If you’re leveraging a Tech Touch strategy, segmentation can also help you determine the ideal mix of high-touch and Tech Touch for each account, based on their segment. Even hiring and organizational structure can shift based on your segmentation model and the needs of the customers within each of your designated segments.
You may notice that the helpfulness of certain KPIs can shift dramatically when segmentation is re-evaluated. For example, your metric for churn may shift from a dollar-based approach to volume-based. If a certain customer experiences higher churn because it provides a time-bound or needs-based service, it’s likely not going to be effective to approach that customer with strategies for reducing churn at all costs. Rather, that company would benefit from a more nuanced approach to balancing churn with revenue growth.
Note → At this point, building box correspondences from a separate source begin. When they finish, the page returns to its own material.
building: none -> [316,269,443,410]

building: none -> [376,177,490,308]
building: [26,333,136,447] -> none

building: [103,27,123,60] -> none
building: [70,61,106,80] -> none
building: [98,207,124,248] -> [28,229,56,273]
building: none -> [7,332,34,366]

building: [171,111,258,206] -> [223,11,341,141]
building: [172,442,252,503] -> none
And, again, segmentation is built to be flexible. Customers will change segments — maybe they upgrade or downgrade, perhaps they build out a new service that needs additional support, or maybe two different departments you’re working with merge. Once a customer shifts segments, they way they’re marketed to and their interactions with your company will naturally shift as well. Change management is essential, and segmentation can make the transition much more fluid.
When you segment customers appropriately, you’re better able to provide content and assistance that’s relevant — not just noise. For example, companies that are able to target their customers who are struggling with onboarding are then able to leverage Customer Success strategies like education and proactive assistance. Onboarding is extremely important to building a strong foundation for your new customer relationship. The more comfortable a customer is with the tools that you are offering, the more often they will utilize it. Those who utilize your product or service are less likely to terminate (yes, we’re talking about churn again).
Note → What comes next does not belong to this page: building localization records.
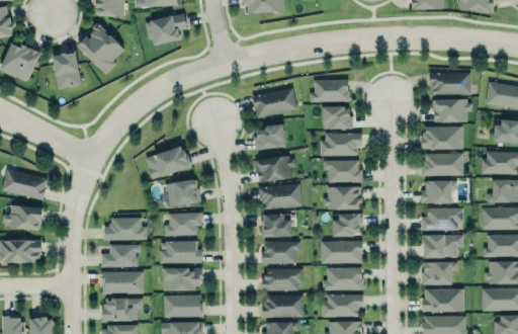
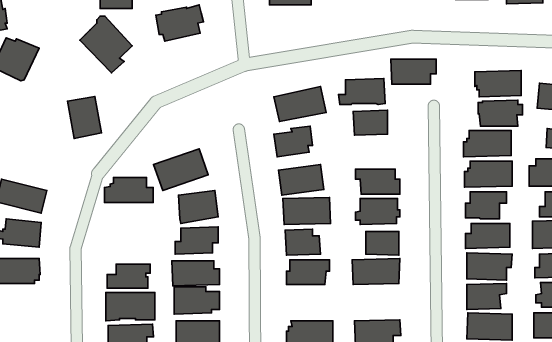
building: [52,53,82,90] -> [68,97,102,139]
building: [322,134,362,156] -> [391,59,436,84]
building: [104,218,148,240] -> [104,177,153,202]
building: [262,268,304,290] -> none
building: [323,268,363,290] -> none

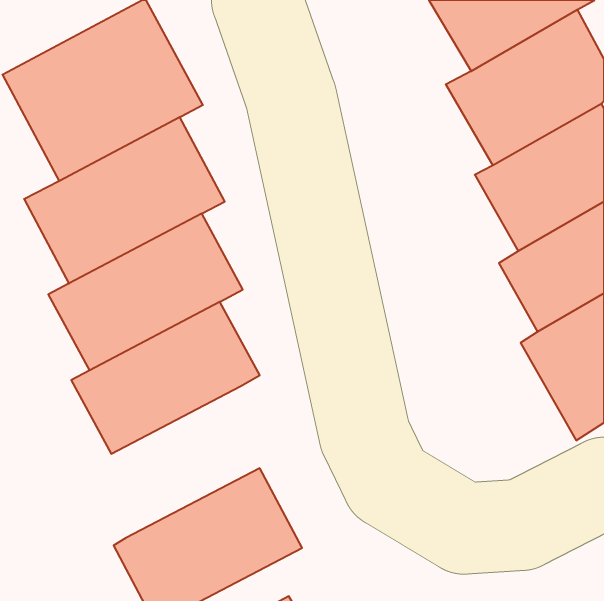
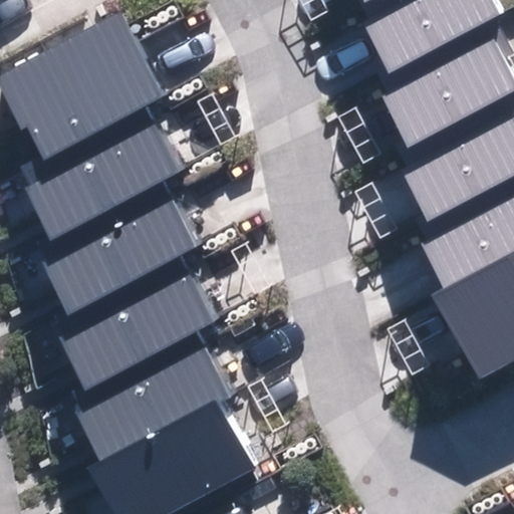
building: none -> [72,334,232,461]

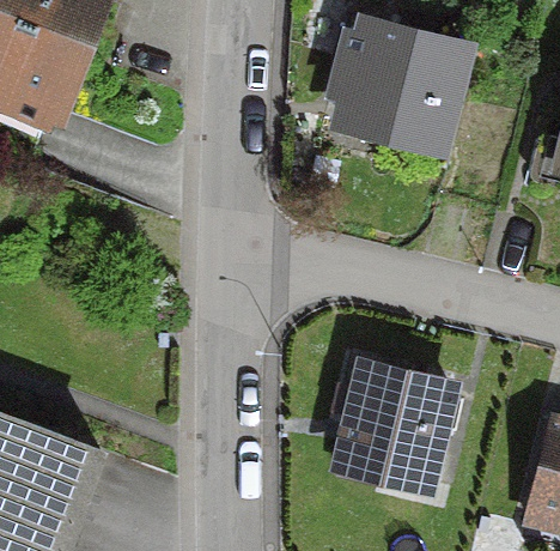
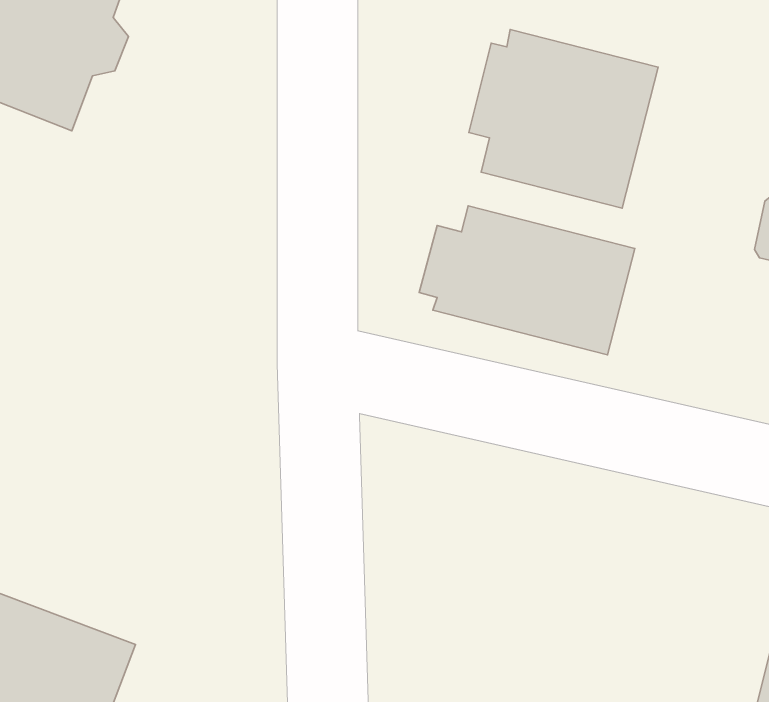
building: none -> [419,206,635,355]
building: [331,368,446,483] -> none

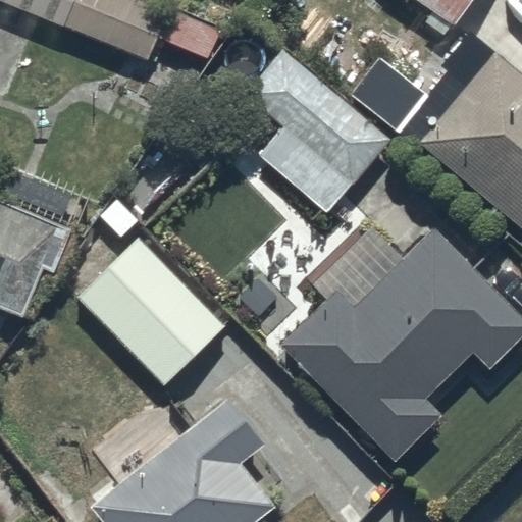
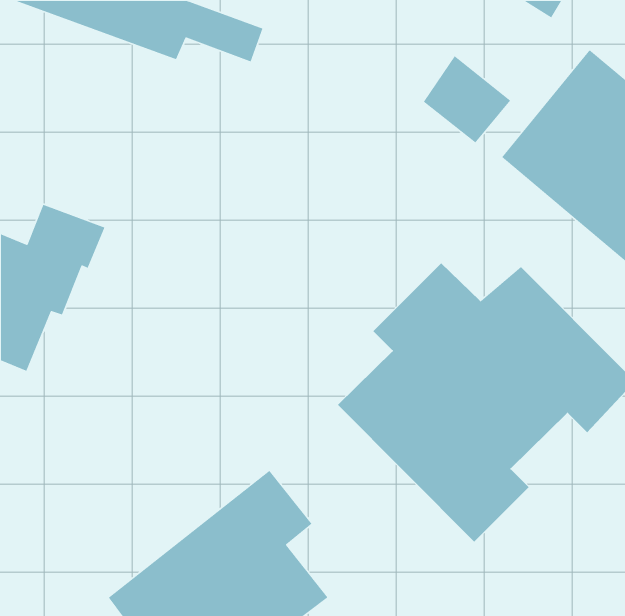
building: [243,52,388,211] -> none
building: [77,239,224,385] -> none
By segmenting your customers in a smart, thoughtful manner, you will be better able to gain insight and make predictions about value realization and renewal likelihood. While many companies neglect their mid- and low-tier customers in favor of nurturing only top-tier customers, segmenting by need can help your business uncover those un-polished diamonds in your bottom 80%.
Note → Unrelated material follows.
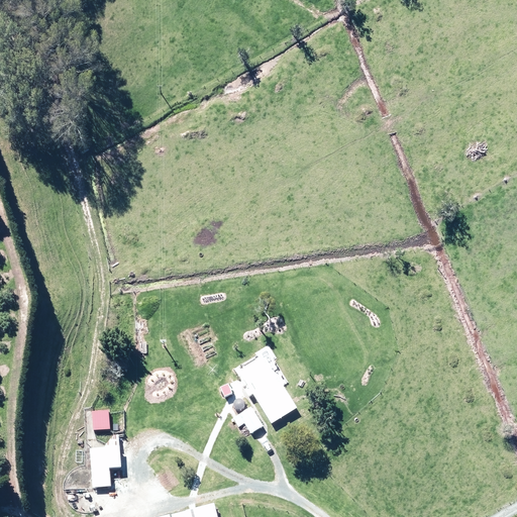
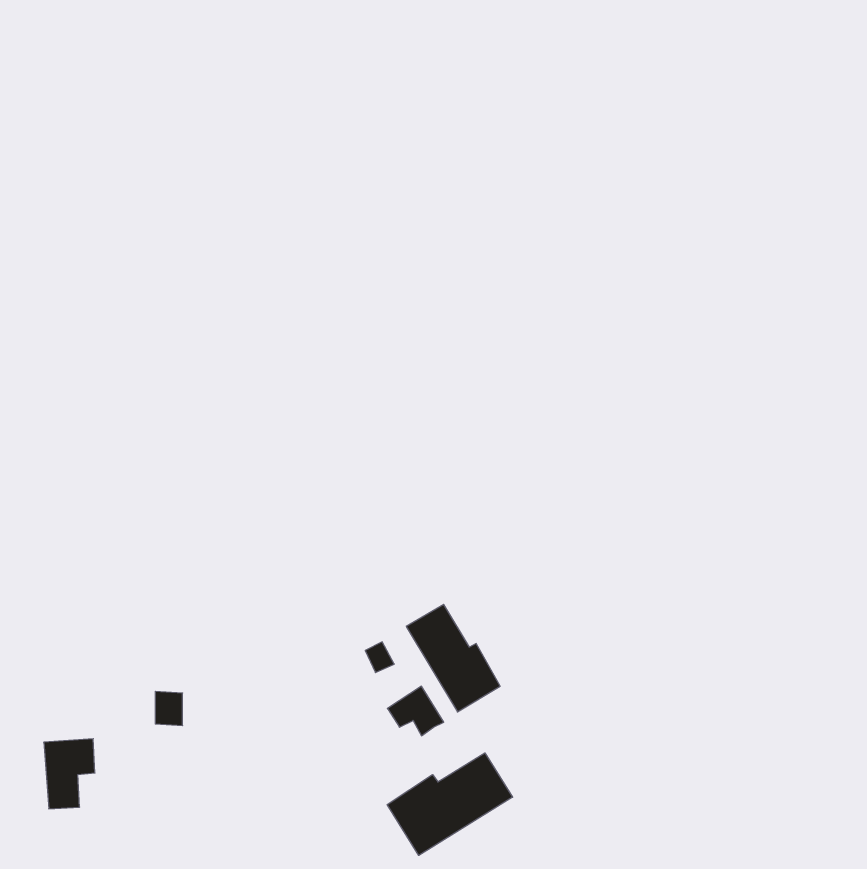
building: [90,444,120,486] -> [44,739,95,809]
building: none -> [387,753,513,855]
Segmenting also allows for greater personalization. A customer who needs help maintaining their CRM does not need content about warehouse efficiencies. According to the 2019 Trends in Personalization Survey Report, 98 percent of marketers report that personalization helps to advance their customer relationships, while 70 percent say it has a “strong” or “extremely strong” impact. More than half (58 percent) experience a measurable increase of more than 10 percent. However, only 16 percent are “very” or “extremely” satisfied with the level of personalization they provide. Without customization, the customer experience remains quite impersonal.
Content vs. Context
Imagine a large business receiving content directed to a small business, or sending content for a customer with great onboarding needs to long-time customers. In the same vein, sending content geared towards customers who have been around for years to those who are struggling with something like onboarding can make for a poor customer experiences for new customers. The context in which content is sent can be the difference between making customers feel like a number versus making them feel valued.